Bordered by the St. Lawrence and bisected by the Rivière Richelieu, the region can be accessed from Ontario via highways 401 and 417 and from New York State via the 87.

Domaine St-Jacques vineyard © Tourisme Montérégie
Parc national des Îles-de-Boucherville © M. Dupuis
Droulers Tsiionhiakwatha Archaelogical Site, Saint-Anicet © Tourisme Montérégie
Temps des sucres © J-F.Bergeron
La Maison amérindienne © Tourisme Montérégie

Richelieu Route

Over 265 km (165 mi.), the Route du Richelieu (Richelieu Route) follows the banks of the Richelieu River on either side of the Canada-U.S. border, taking you from Lacolle to the mouth of the St. Lawrence River in Sorel-Tracy.

This cross‑border tourist route between Québec and New York State highlights the historical facts that marked Canada’s and the United States’ development. You’ll enjoy the idyllic countryside and shorelines brimming with natural, cultural, heritage and historical treasures.

Along the route, you’ll explore Québec’s past through riverside village and urban landscapes. What’s more, the route boasts archeological dig sites, historic landmarks and small towns steeped in history. To cap off your stimulating cultural experience, stop at any of the route’s dedicated pleasure boating sites and take time to let it all sink in.

Montérégie is home to several Canadian national historic sites: Fort Chambly, Fort Lennox, Battle of the Châteauguay and Coteau‑du‑Lac.

The Montérégie Wine Route

The Route des vins de la Montérégie (Montérégie Wine Route) comprises numerous wineries along a 100‑km (62 mi.) stretch, giving you the chance to tour the vineyards, learn about the production process and, of course, taste the wines!

The Route’s winemakers delight in welcoming visitors to sample their 100% Québec-grown-and-made products. After 30 years, these pioneers are now reaping the fruits of their determination, conviction and passion.

With its short summers and cold winters, the Québec climate holds its share of challenges for viticulture.
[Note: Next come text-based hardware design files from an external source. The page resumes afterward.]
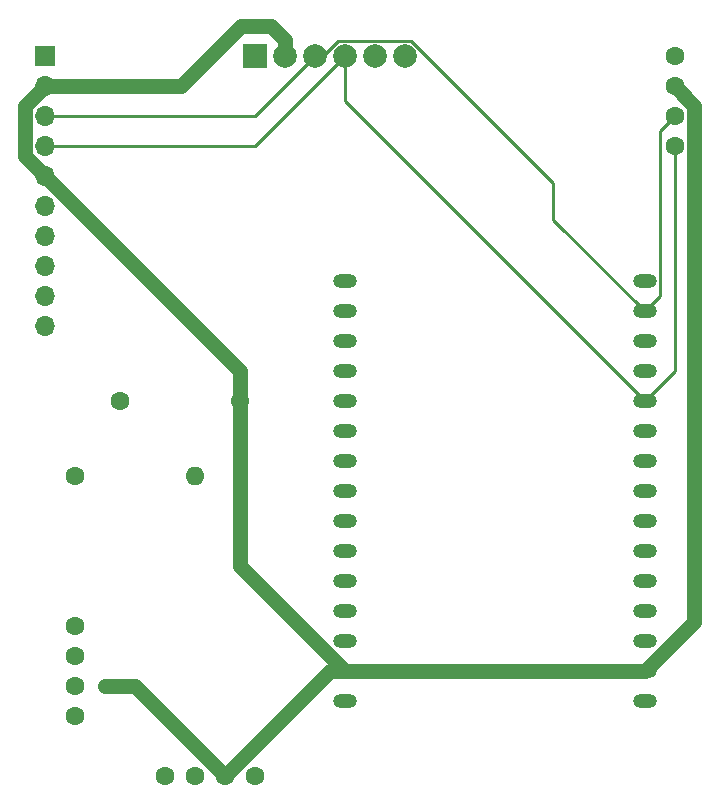
<source format=gbr>
%TF.GenerationSoftware,KiCad,Pcbnew,7.0.7*%
%TF.CreationDate,2023-11-02T18:32:29-06:00*%
%TF.ProjectId,BatteryMeter,42617474-6572-4794-9d65-7465722e6b69,rev?*%
%TF.SameCoordinates,Original*%
%TF.FileFunction,Copper,L2,Bot*%
%TF.FilePolarity,Positive*%
%FSLAX46Y46*%
G04 Gerber Fmt 4.6, Leading zero omitted, Abs format (unit mm)*
G04 Created by KiCad (PCBNEW 7.0.7) date 2023-11-02 18:32:29*
%MOMM*%
%LPD*%
G01*
G04 APERTURE LIST*
%TA.AperFunction,ComponentPad*%
%ADD10R,2.000000X2.000000*%
%TD*%
%TA.AperFunction,ComponentPad*%
%ADD11C,2.000000*%
%TD*%
%TA.AperFunction,ComponentPad*%
%ADD12O,2.000000X1.200000*%
%TD*%
%TA.AperFunction,ComponentPad*%
%ADD13C,1.600000*%
%TD*%
%TA.AperFunction,ComponentPad*%
%ADD14O,1.600000X1.600000*%
%TD*%
%TA.AperFunction,ComponentPad*%
%ADD15R,1.700000X1.700000*%
%TD*%
%TA.AperFunction,ComponentPad*%
%ADD16O,1.700000X1.700000*%
%TD*%
%TA.AperFunction,ViaPad*%
%ADD17C,0.800000*%
%TD*%
%TA.AperFunction,Conductor*%
%ADD18C,1.270000*%
%TD*%
%TA.AperFunction,Conductor*%
%ADD19C,0.250000*%
%TD*%
G04 APERTURE END LIST*
D10*
%TO.P,U3,1,VCC*%
%TO.N,+3V3*%
X153670000Y-53340000D03*
D11*
%TO.P,U3,2,GND*%
%TO.N,GND*%
X156210000Y-53340000D03*
%TO.P,U3,3,SCL*%
%TO.N,SCL*%
X158750000Y-53340000D03*
%TO.P,U3,4,SDA*%
%TO.N,SDA*%
X161290000Y-53340000D03*
%TO.P,U3,5,CSB*%
%TO.N,unconnected-(U3-CSB-Pad5)*%
X163830000Y-53340000D03*
%TO.P,U3,6,SDO*%
%TO.N,unconnected-(U3-SDO-Pad6)*%
X166370000Y-53340000D03*
%TD*%
D12*
%TO.P,U2,1,EN*%
%TO.N,unconnected-(U2-EN-Pad1)*%
X161290000Y-72390000D03*
%TO.P,U2,2,GPIO_36*%
%TO.N,unconnected-(U2-GPIO_36-Pad2)*%
X161290000Y-74930000D03*
%TO.P,U2,3,GPIO_39*%
%TO.N,unconnected-(U2-GPIO_39-Pad3)*%
X161290000Y-77470000D03*
%TO.P,U2,4,GPIO_34*%
%TO.N,unconnected-(U2-GPIO_34-Pad4)*%
X161290000Y-80010000D03*
%TO.P,U2,5,GPIO_35*%
%TO.N,unconnected-(U2-GPIO_35-Pad5)*%
X161290000Y-82550000D03*
%TO.P,U2,6,GPIO_32*%
%TO.N,unconnected-(U2-GPIO_32-Pad6)*%
X161290000Y-85090000D03*
%TO.P,U2,7,GPIO_33*%
%TO.N,unconnected-(U2-GPIO_33-Pad7)*%
X161290000Y-87630000D03*
%TO.P,U2,8,GPIO_25*%
%TO.N,unconnected-(U2-GPIO_25-Pad8)*%
X161290000Y-90170000D03*
%TO.P,U2,9,GPIO_26*%
%TO.N,unconnected-(U2-GPIO_26-Pad9)*%
X161290000Y-92710000D03*
%TO.P,U2,10,GPIO_27*%
%TO.N,unconnected-(U2-GPIO_27-Pad10)*%
X161290000Y-95250000D03*
%TO.P,U2,11,GPIO_14*%
%TO.N,unconnected-(U2-GPIO_14-Pad11)*%
X161290000Y-97790000D03*
%TO.P,U2,12,GPIO_12*%
%TO.N,unconnected-(U2-GPIO_12-Pad12)*%
X161290000Y-100330000D03*
%TO.P,U2,13,GPIO_13*%
%TO.N,unconnected-(U2-GPIO_13-Pad13)*%
X161290000Y-102870000D03*
%TO.P,U2,14,GND*%
%TO.N,GND*%
X161290000Y-105410000D03*
%TO.P,U2,15,VIN*%
%TO.N,+5V*%
X161290000Y-107950000D03*
%TO.P,U2,16,3V3*%
%TO.N,+3V3*%
X186690000Y-107950000D03*
%TO.P,U2,17,GND*%
%TO.N,GND*%
X186690000Y-105410000D03*
%TO.P,U2,18,GPIO_15*%
%TO.N,unconnected-(U2-GPIO_15-Pad18)*%
X186690000Y-102870000D03*
%TO.P,U2,19,GPIO_2*%
%TO.N,unconnected-(U2-GPIO_2-Pad19)*%
X186690000Y-100330000D03*
%TO.P,U2,20,GPIO_4*%
%TO.N,unconnected-(U2-GPIO_4-Pad20)*%
X186690000Y-97790000D03*
%TO.P,U2,21,GPIO_16*%
%TO.N,unconnected-(U2-GPIO_16-Pad21)*%
X186690000Y-95250000D03*
%TO.P,U2,22,GPIO_17*%
%TO.N,unconnected-(U2-GPIO_17-Pad22)*%
X186690000Y-92710000D03*
%TO.P,U2,23,GPIO_5*%
%TO.N,unconnected-(U2-GPIO_5-Pad23)*%
X186690000Y-90170000D03*
%TO.P,U2,24,GPIO_18*%
%TO.N,unconnected-(U2-GPIO_18-Pad24)*%
X186690000Y-87630000D03*
%TO.P,U2,25,GPIO_19*%
%TO.N,unconnected-(U2-GPIO_19-Pad25)*%
X186690000Y-85090000D03*
%TO.P,U2,26,GPIO_21*%
%TO.N,SDA*%
X186690000Y-82550000D03*
%TO.P,U2,27,GPIO_1*%
%TO.N,unconnected-(U2-GPIO_1-Pad27)*%
X186690000Y-80010000D03*
%TO.P,U2,28,GPIO_3*%
%TO.N,unconnected-(U2-GPIO_3-Pad28)*%
X186690000Y-77470000D03*
%TO.P,U2,29,GPIO_22*%
%TO.N,SCL*%
X186690000Y-74930000D03*
%TO.P,U2,30,GPIO_23*%
%TO.N,unconnected-(U2-GPIO_23-Pad30)*%
X186690000Y-72390000D03*
%TD*%
D13*
%TO.P,J1,1,Pin_1*%
%TO.N,+12V*%
X138430000Y-109220000D03*
%TO.P,J1,2,Pin_2*%
%TO.N,GND*%
X138430000Y-106680000D03*
%TO.P,J1,3,Pin_3*%
%TO.N,Shunt High*%
X138430000Y-104140000D03*
%TO.P,J1,4,Pin_4*%
%TO.N,Shunt Low*%
X138430000Y-101600000D03*
%TD*%
%TO.P,R2,1*%
%TO.N,Net-(M1-A0)*%
X142240000Y-82550000D03*
D14*
%TO.P,R2,2*%
%TO.N,GND*%
X152400000Y-82550000D03*
%TD*%
D13*
%TO.P,R1,1*%
%TO.N,+12V*%
X138430000Y-88900000D03*
D14*
%TO.P,R1,2*%
%TO.N,Net-(M1-A0)*%
X148590000Y-88900000D03*
%TD*%
D15*
%TO.P,M1,1,VDD*%
%TO.N,+5V*%
X135890000Y-53340000D03*
D16*
%TO.P,M1,2,GND*%
%TO.N,GND*%
X135890000Y-55880000D03*
%TO.P,M1,3,SCL*%
%TO.N,SCL*%
X135890000Y-58420000D03*
%TO.P,M1,4,SDA*%
%TO.N,SDA*%
X135890000Y-60960000D03*
%TO.P,M1,5,ADDR*%
%TO.N,GND*%
X135890000Y-63500000D03*
%TO.P,M1,6,ALERT*%
%TO.N,unconnected-(M1-ALERT-Pad6)*%
X135890000Y-66040000D03*
%TO.P,M1,7,A0*%
%TO.N,Net-(M1-A0)*%
X135890000Y-68580000D03*
%TO.P,M1,8,A1*%
%TO.N,unconnected-(M1-A1-Pad8)*%
X135890000Y-71120000D03*
%TO.P,M1,9,A2*%
%TO.N,Shunt High*%
X135890000Y-73660000D03*
%TO.P,M1,10,A3*%
%TO.N,Shunt Low*%
X135890000Y-76200000D03*
%TD*%
D13*
%TO.P,U1,1,Out+*%
%TO.N,+5V*%
X153670000Y-114300000D03*
%TO.P,U1,2,Negative*%
%TO.N,GND*%
X151130000Y-114300000D03*
%TO.P,U1,3,In+*%
%TO.N,+12V*%
X148590000Y-114300000D03*
%TO.P,U1,4,Enable*%
%TO.N,unconnected-(U1-Enable-Pad4)*%
X146050000Y-114300000D03*
%TD*%
%TO.P,U4,1,VIN*%
%TO.N,+3V3*%
X189230000Y-53340000D03*
%TO.P,U4,2,GND*%
%TO.N,GND*%
X189230000Y-55880000D03*
%TO.P,U4,3,SCL*%
%TO.N,SCL*%
X189230000Y-58420000D03*
%TO.P,U4,4,SDA*%
%TO.N,SDA*%
X189230000Y-60960000D03*
%TD*%
D17*
%TO.N,GND*%
X142240000Y-106680000D03*
X140970000Y-106680000D03*
%TD*%
D18*
%TO.N,GND*%
X142240000Y-106680000D02*
X140970000Y-106680000D01*
X151130000Y-114300000D02*
X143510000Y-106680000D01*
X143510000Y-106680000D02*
X142240000Y-106680000D01*
X189230000Y-55880000D02*
X190865000Y-57515000D01*
X190865000Y-57515000D02*
X190865000Y-101235000D01*
X190865000Y-101235000D02*
X186690000Y-105410000D01*
D19*
%TO.N,SCL*%
X189230000Y-58420000D02*
X188015000Y-59635000D01*
X188015000Y-73605000D02*
X186690000Y-74930000D01*
X188015000Y-59635000D02*
X188015000Y-73605000D01*
%TO.N,SDA*%
X186690000Y-82550000D02*
X189230000Y-80010000D01*
X189230000Y-80010000D02*
X189230000Y-60960000D01*
D18*
%TO.N,GND*%
X135890000Y-55880000D02*
X147460000Y-55880000D01*
X147460000Y-55880000D02*
X152540000Y-50800000D01*
X152540000Y-50800000D02*
X155084213Y-50800000D01*
X155084213Y-50800000D02*
X156210000Y-51925787D01*
X156210000Y-51925787D02*
X156210000Y-53340000D01*
X152400000Y-82550000D02*
X152400000Y-80010000D01*
X152400000Y-80010000D02*
X135890000Y-63500000D01*
X135890000Y-63500000D02*
X134205000Y-61815000D01*
X134205000Y-61815000D02*
X134205000Y-57565000D01*
X134205000Y-57565000D02*
X135890000Y-55880000D01*
X161290000Y-105410000D02*
X186690000Y-105410000D01*
X161290000Y-105410000D02*
X152400000Y-96520000D01*
X152400000Y-96520000D02*
X152400000Y-82550000D01*
X151130000Y-114300000D02*
X160020000Y-105410000D01*
X160020000Y-105410000D02*
X161290000Y-105410000D01*
D19*
%TO.N,SDA*%
X161290000Y-57150000D02*
X161290000Y-53340000D01*
X186690000Y-82550000D02*
X161290000Y-57150000D01*
X153670000Y-60960000D02*
X161290000Y-53340000D01*
X135890000Y-60960000D02*
X153670000Y-60960000D01*
%TO.N,SCL*%
X158750000Y-54006167D02*
X160741167Y-52015000D01*
X158750000Y-53340000D02*
X158750000Y-54006167D01*
X153670000Y-58420000D02*
X158750000Y-53340000D01*
X166918833Y-52015000D02*
X178925787Y-64021954D01*
X160741167Y-52015000D02*
X166918833Y-52015000D01*
X135890000Y-58420000D02*
X153670000Y-58420000D01*
X178925787Y-67165787D02*
X186690000Y-74930000D01*
X178925787Y-64021954D02*
X178925787Y-67165787D01*
%TD*%
M02*

</source>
Each year, Québec winemakers fear winter’s deep freezes, a late spring thaw or an early freeze in fall. That said, our Nordic climes are a distinct advantage on other fronts. In fact, it’s what has given life to our internationally acclaimed ice wines.

Several Montérégie winemakers have won awards throughout the world for the quality of their ice wines!

The Cider Route

Dotted with orchards and splendid views, the Route des cidres (Cider Route) is worth the trip. On a sunny day, you can take in breathtaking vistas atop Saint‑Grégoire, Rougemont and Saint‑Hilaire mountains as well as from Covey Hill.
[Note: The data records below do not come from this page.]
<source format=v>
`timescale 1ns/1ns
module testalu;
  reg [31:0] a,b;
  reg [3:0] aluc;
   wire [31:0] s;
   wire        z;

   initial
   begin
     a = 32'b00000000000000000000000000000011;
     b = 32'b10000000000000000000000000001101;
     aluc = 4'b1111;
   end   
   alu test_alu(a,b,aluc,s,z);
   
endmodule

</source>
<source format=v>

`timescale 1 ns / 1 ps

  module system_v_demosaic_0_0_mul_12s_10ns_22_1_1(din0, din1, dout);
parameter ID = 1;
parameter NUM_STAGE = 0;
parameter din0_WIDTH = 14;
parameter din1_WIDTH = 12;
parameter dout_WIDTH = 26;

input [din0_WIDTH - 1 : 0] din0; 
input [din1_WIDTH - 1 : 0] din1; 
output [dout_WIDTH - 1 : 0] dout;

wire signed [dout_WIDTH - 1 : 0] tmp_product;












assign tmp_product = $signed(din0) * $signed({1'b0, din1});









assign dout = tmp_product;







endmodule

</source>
The region’s cider houses proudly welcome visitors to sample the products they make from the land. In fact, as a pioneer of Québec’s cider industry, Montérégie produces a prolific array of ciders. Discover still and crackling ciders, sparkling and ice ciders, and, of course, the aperitif ciders, mistelles and apple spirits. Innovative and impressively creative, Montérégie’s cider producers are contributing tremendously to the vitality of the industry. Not surprisingly, their products are also enjoying ever-growing popularity.

A new trend is emerging in the cheese-tasting scene. Indeed, traditional wine-and-cheese combinations are being replaced with subtle cider-and-cheese pairings. Discover again and again the harmonious combinations of these two delicious products. 

When the picturesque rolling hills of Montérégie lie blanketed in snow, outdoorsy types can enjoy discovering and rediscovering the region’s many hidden treasures. To hike, snowshoe, cross‑country ski, skate in the forest or tube‑slide in these glorious surroundings is a thoroughly joyful experience. For those who like to get their hearts pumping, the region also has a number of recreation centres as well as a new indoor climbing centre.

As the cusp of spring approaches, Montérégie comes alive with that “nectar of the gods” for sweet-tooths: maple syrup! In fact, our region is the undisputed kingdom of maple products, the crown jewel of the Québec terroir.

Home to both Mont‑Saint‑Bruno and Mont Rigaud, Montérégie is known as the cradle of downhill skiing in Québec.